Esse trecho enfatiza que a estruturação da MRAE seguiu rigorosamente a legislação, com aprovação democrática por representantes de todos os municípios, e que a exclusão de Ananindeua desrespeitaria esse acordo coletivo.
Sobre o impacto na saúde e nos direitos fundamentais: “O projeto em curso visa reverter esse cenário com metas concretas de universalização até 2033, conforme as diretrizes da Lei nº 14.026/2020. A interrupção do certame, ainda que parcial, retarda o início de obras e compromete o acesso da população a direitos fundamentais, como saúde, dignidade e meio ambiente equilibrado.”

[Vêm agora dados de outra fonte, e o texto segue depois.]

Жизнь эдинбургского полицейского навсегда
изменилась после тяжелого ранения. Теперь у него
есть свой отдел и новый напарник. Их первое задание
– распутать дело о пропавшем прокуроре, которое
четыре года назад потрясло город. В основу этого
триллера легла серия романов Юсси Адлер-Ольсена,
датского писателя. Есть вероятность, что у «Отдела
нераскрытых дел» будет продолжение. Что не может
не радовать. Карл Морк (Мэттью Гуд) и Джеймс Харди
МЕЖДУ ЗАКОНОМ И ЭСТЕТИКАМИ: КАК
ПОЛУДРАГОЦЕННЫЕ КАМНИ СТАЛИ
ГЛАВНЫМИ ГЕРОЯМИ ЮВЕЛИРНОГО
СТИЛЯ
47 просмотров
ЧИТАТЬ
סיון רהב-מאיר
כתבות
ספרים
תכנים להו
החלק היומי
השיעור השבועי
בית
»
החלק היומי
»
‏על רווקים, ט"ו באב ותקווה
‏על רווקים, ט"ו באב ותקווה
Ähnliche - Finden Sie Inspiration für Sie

Aqui, o desembargador aponta que a paralisação do leilão não apenas atrasaria investimentos, mas também prejudicaria diretamente a qualidade de vida da população, ao limitar o acesso a serviços essenciais de água e esgoto.

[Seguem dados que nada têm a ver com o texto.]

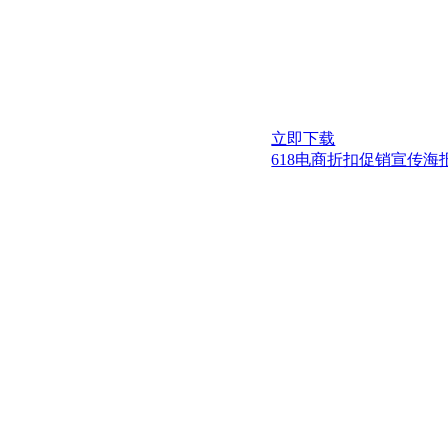
立即下载
618电商折扣促销宣传海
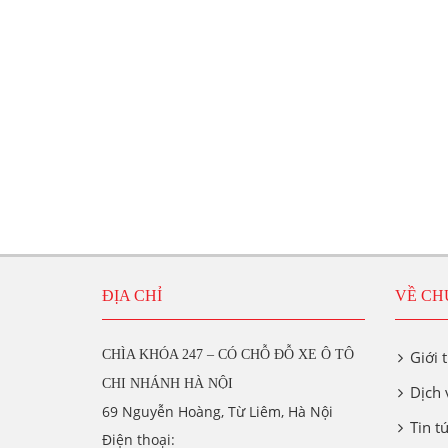
ĐỊA CHỈ
VỀ CH
CHÌA KHÓA 247 – CÓ CHỖ ĐỖ XE Ô TÔ
Giới 
CHI NHÁNH HÀ NỘI
Dịch 
69 Nguyễn Hoàng, Từ Liêm, Hà Nội
Tin t
Điện thoại:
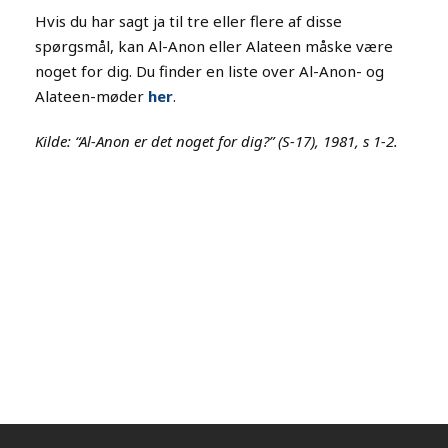
Hvis du har sagt ja til tre eller flere af disse
spørgsmål, kan Al-Anon eller Alateen måske være
noget for dig. Du finder en liste over Al-Anon- og
Alateen-møder
her
.
Kilde: “Al-Anon er det noget for dig?” (S-17), 1981, s 1-2.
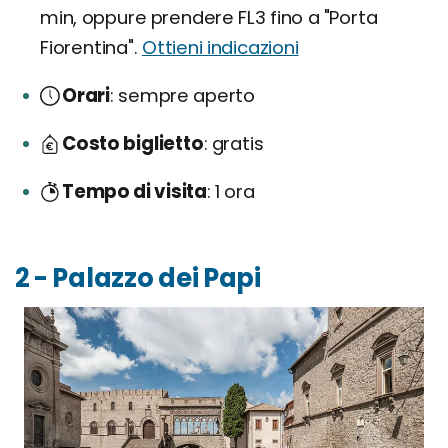
min, oppure prendere FL3 fino a "Porta
Fiorentina".
Ottieni indicazioni
Orari
sempre aperto
Costo biglietto
gratis
Tempo di visita
1 ora
2 - Palazzo dei Papi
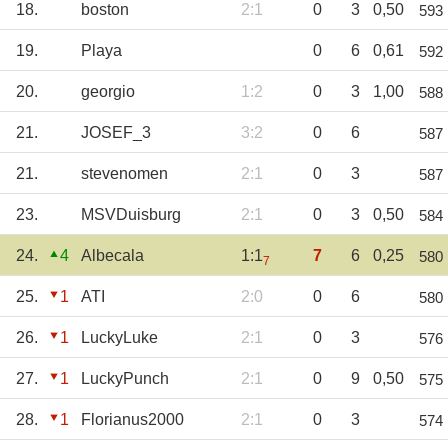
18.
boston
2:1
0
3
0,50
593
19.
Playa
0
6
0,61
592
20.
georgio
1:2
0
3
1,00
588
21.
JOSEF_3
3:2
0
6
587
21.
stevenomen
2:1
0
3
587
23.
MSVDuisburg
2:1
0
3
0,50
584
24.
4
Albecala
1:1
7
6
0,25
580
7
25.
1
ATI
2:0
0
6
580
26.
1
LuckyLuke
2:1
0
3
576
27.
1
LuckyPunch
2:1
0
9
0,50
575
28.
1
Florianus2000
2:1
0
3
574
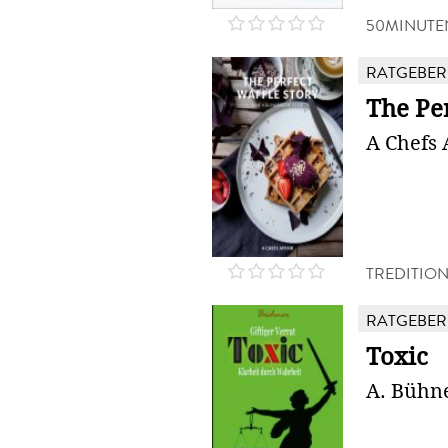
50MINUTE
RATGEBER
The Per
A Chefs 
TREDITIO
RATGEBER
Toxic
A. Bühn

Sobre a lesão à economia e à confiança dos investidores:
“Não bastasse, há grave lesão à economia pública, tendo em vista o impacto imediato sobre a confiança dos investidores, a paralisação de uma modelagem que prevê R$ 18,8 bilhões em investimentos privados, além de aportes públicos e recursos federais atrelados ao cumprimento de metas pactuadas com a União.”
Moura destaca o risco financeiro de suspender o leilão, que poderia afastar investidores e comprometer recursos já planejados, incluindo verbas federais condicionadas ao avanço do projeto.
Sobre a ausência de ilegalidade no edital:
“Também há indicadores específicos para reuso de efluentes e redução de perdas, estabelecidos nos anexos do edital, em observância ao artigo 10-A, inciso I, da Lei nº 11.445/2007. Não se verifica, pois, ilegalidade manifesta ou omissão relevante que justifique, nesta fase inicial, a drástica intervenção promovida pela decisão suspensa.” Nesse ponto, o desembargador reforça que o edital foi elaborado com base em normas técnicas e legais, refutando as alegações de irregularidades levantadas pelo município de Ananindeua.
Sobre precedentes do Supremo Tribunal Federal:
“Ressalte-se que, recentemente, o Supremo Tribunal Federal, nas Reclamações n.º 78.213 e ADI n.º 7.800, ambas do Estado do Pará, rejeitou pretensões semelhantes do Município de Ananindeua, reconhecendo a constitucionalidade da microrregionalização compulsória e a validade da governança interfederativa.”
Moura cita decisões do STF para respaldar a legalidade da inclusão compulsória de municípios na MRAE, reforçando que a tentativa de Ananindeua de se desvincular já foi considerada infundada em casos anteriores.